First, the if in the for-loop does not behave as you want it to. Remember that after the fork, it returns the child PID in the parent process and 0 in the child. So inside the loop, the first fork assigns a value to child_1_pid in the parent and continues to the second clause. The child does not enter the if but continues to the next for-loop iteration. The very same happens with the second clause. So only the main process should ever be able to enter the body of the if, but no child process. I wonder why the output suggests otherwise.
So to get your "binary tree", you should actually have this:
// COMPLETELY UNTESTED
for(i = 0; i < num_levels; i++){
if (!(child_1_pid = fork()) || !(child_2_pid = fork())) {
printf("\n%d\t%d\t%d\t%d\t%d", i, getpid(), getppid(), child_1_pid, child_2_pid);
// A child process, go on to next iteration.
continue;
}
// A parent process. Wait for children, then stop.
if (child_1_pid) wait();
if (child_2_pid) wait();
break;
}
The strange output of the banners has to do with flushing of streams. Normally, fprintf only flushed on newline (\n), IIRC. So there's still stuff in the buffer after the fork that has not been flushed yet, and each child runs printf("\n"); and thus flushes out the buffer content.
The solution is to either add a "\n" to the end of the very first printf, or call fflush(stdout); before the for loop.

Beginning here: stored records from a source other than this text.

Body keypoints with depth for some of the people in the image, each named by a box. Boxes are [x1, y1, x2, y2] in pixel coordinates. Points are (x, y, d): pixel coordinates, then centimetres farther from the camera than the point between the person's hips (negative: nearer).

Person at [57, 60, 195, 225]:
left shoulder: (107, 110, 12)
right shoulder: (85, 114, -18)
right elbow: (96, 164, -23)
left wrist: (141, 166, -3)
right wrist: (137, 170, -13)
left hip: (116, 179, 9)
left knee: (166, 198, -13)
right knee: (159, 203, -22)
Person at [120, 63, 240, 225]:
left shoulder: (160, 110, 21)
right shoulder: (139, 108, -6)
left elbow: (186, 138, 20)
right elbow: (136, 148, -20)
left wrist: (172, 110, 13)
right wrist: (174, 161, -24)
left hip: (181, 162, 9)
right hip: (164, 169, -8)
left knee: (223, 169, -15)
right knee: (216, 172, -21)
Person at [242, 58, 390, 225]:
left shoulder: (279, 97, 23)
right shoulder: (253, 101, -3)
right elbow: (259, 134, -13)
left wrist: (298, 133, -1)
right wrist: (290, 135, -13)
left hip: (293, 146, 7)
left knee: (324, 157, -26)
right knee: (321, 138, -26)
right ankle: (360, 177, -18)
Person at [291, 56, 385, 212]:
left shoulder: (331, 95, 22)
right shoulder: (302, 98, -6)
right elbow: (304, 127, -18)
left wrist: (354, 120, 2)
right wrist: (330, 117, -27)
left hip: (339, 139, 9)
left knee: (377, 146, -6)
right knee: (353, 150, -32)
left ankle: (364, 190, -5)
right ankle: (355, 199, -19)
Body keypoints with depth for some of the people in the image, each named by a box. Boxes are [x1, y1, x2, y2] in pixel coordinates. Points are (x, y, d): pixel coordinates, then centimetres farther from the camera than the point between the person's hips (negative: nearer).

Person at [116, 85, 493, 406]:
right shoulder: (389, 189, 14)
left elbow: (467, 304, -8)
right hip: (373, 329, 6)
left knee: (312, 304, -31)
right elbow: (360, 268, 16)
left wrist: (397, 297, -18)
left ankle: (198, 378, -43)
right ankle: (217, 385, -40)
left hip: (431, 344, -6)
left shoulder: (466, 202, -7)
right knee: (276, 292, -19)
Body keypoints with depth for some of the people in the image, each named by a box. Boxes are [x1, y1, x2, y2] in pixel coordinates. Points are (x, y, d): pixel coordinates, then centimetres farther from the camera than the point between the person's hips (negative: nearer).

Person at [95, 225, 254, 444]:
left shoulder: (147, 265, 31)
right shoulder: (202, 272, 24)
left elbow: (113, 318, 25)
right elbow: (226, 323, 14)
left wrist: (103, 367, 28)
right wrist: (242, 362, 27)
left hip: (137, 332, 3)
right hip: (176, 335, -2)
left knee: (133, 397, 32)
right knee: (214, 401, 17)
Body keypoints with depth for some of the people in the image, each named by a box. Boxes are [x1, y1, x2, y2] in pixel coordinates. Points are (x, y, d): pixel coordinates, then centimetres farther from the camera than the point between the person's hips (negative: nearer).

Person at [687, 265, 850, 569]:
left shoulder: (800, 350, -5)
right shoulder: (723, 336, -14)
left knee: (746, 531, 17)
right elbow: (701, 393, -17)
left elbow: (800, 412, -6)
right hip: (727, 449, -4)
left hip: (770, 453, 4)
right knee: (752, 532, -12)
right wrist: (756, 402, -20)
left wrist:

Here's something to try, although I'm a little rusty with this stuff. In the line where you print out your banners:
printf("Level\tProcs\tParent\tChild1\tChild2\nNo.\tID\tID\tID\tID");
It may be that everything after the \n is being left in the ouput buffer, so it's still there when each child is forked. Try adding another \n at the end of that printf, and removing the \n from the beginning of the printf inside the loop.
Replace:
printf("Level\tProcs\tParent\tChild1\tChild2\nNo.\tID\tID\tID\tID");
With:
puts("Level\tProcs\tParent\tChild1\tChild2\nNo.\tID\tID\tID\tID");
Replace:
printf("\n%d\t%d\t%d\t%d\t%d", i, getpid(), getppid(), child_1_pid, child_2_pid);
With:
printf("%d\t%d\t%d\t%d\t%d\n", i, getpid(), getppid(), child_1_pid, child_2_pid);
Remove:
printf("\n");
Read 2.5.1 here:
http://pubs.opengroup.org/onlinepubs/9699919799/functions/V2_chap02.html
Note that after a fork(), two handles exist where one existed before. The application shall ensure that, if both handles can ever be accessed, they are both in a state where the other could become the active handle first. The application shall prepare for a fork() exactly as if it were a change of active handle. (If the only action performed by one of the processes is one of the exec functions or _exit() (not exit()), the handle is never accessed in that process.)
What this means is that, before calling fork you should call fflush on any streams that you intend to use in both processes after the fork.